For muscle trigger point injections, the needle is inserted directly into the trigger point. The plunger should always be withdrawn to confirm that a blood vessel has not been penetrated before injecting the cortisone. The needle may remain in place but can be moved up and down and turned without withdrawing it from the skin. The needle should be angled into 3-4 areas of the trigger point.

It should be remembered that some of the benefit of the injection is the mechanical disruption of scar tissue. For periarticular injections, the injection should not be made directly into the tendon, lest the patient develop mechanical disruption or weakening of the tendon. Injection of the cortisone is accomplished in small droplets around the area of inflammation. Multiple injections may be required to infiltrate several centimeters of the tendon and muscle. Joint injections are accomplished by inserting the needle directly into the joint. Identification of joint injection sites is beyond the scope of this article, but information can easily be found in several guides to injection. This author's personal favorite reference for muscle trigger points is Myofascial Pain and Dysfunction:The Trigger Point Manual, by J Travell and D Simons. [28]

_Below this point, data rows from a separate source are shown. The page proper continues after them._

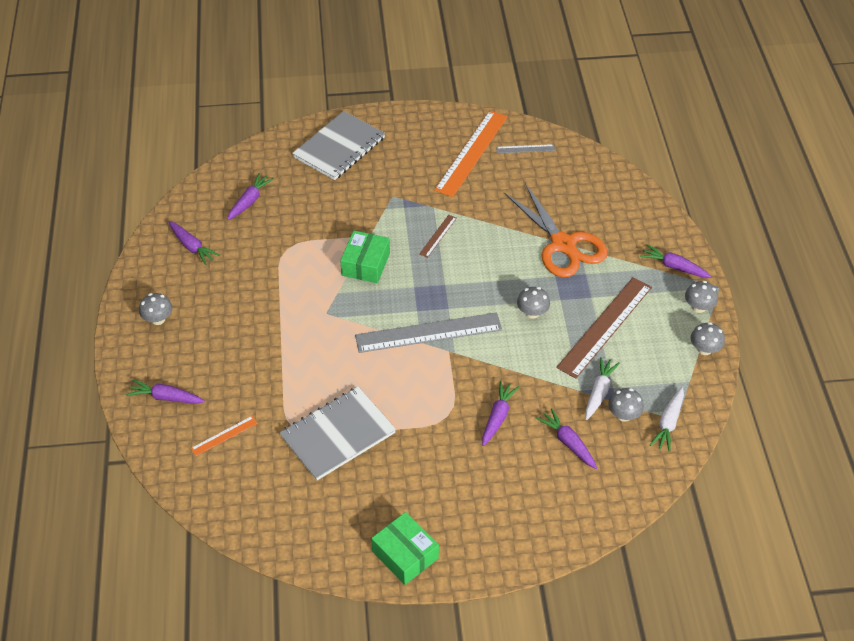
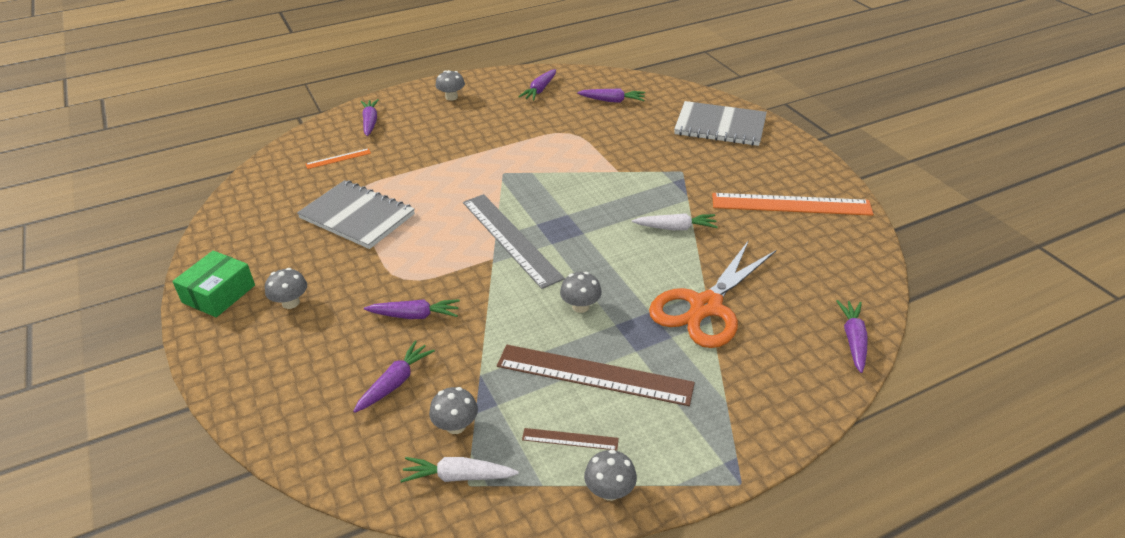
camera: 70 degrees right, 10 degrees down
(224, 435) = (338, 158): orange ruler -> orange ruler turned 60 degrees counterclockwise
(365, 264) = (578, 178): green box -> none
(438, 236) = (649, 212): brown ruler -> brown ruler (570, 439)
(525, 149) = (835, 240): grey ruler -> none
(599, 392) = (484, 393): white carrot -> white carrot (675, 228)
(674, 267) = (744, 422): purple carrot -> purple carrot (853, 340)
(698, 307) = (685, 467): grey mushroom -> grey mushroom (291, 303)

Following the injection procedure, it is often helpful to ice the area. The injection itself is traumatic and results in swelling and edema, the very problems requiring treatment. Immediate icing of the area reduces this inflammatory response. The patient should be told what to expect. For the first 2 hours, the patient may feel quite comfortable because the area is numb from the local anesthetic. However, this lack of discomfort lasts only 2 hours and is replaced by increased pain that is often worse than the pain experienced before the injection.

The patient should be reminded that a needle has been stuck into a sore spot. This increased tenderness often lasts 2 days and should be treated at home with ice. By warning the patient up front of the level of pain to expect, the clinician can avoid many emergency calls. Obviously, the patient should also be cautioned that any unexpected symptoms (eg, excessive bleeding, allergic reactions, chest tightness, wheezing) should be evaluated immediately in an emergency department.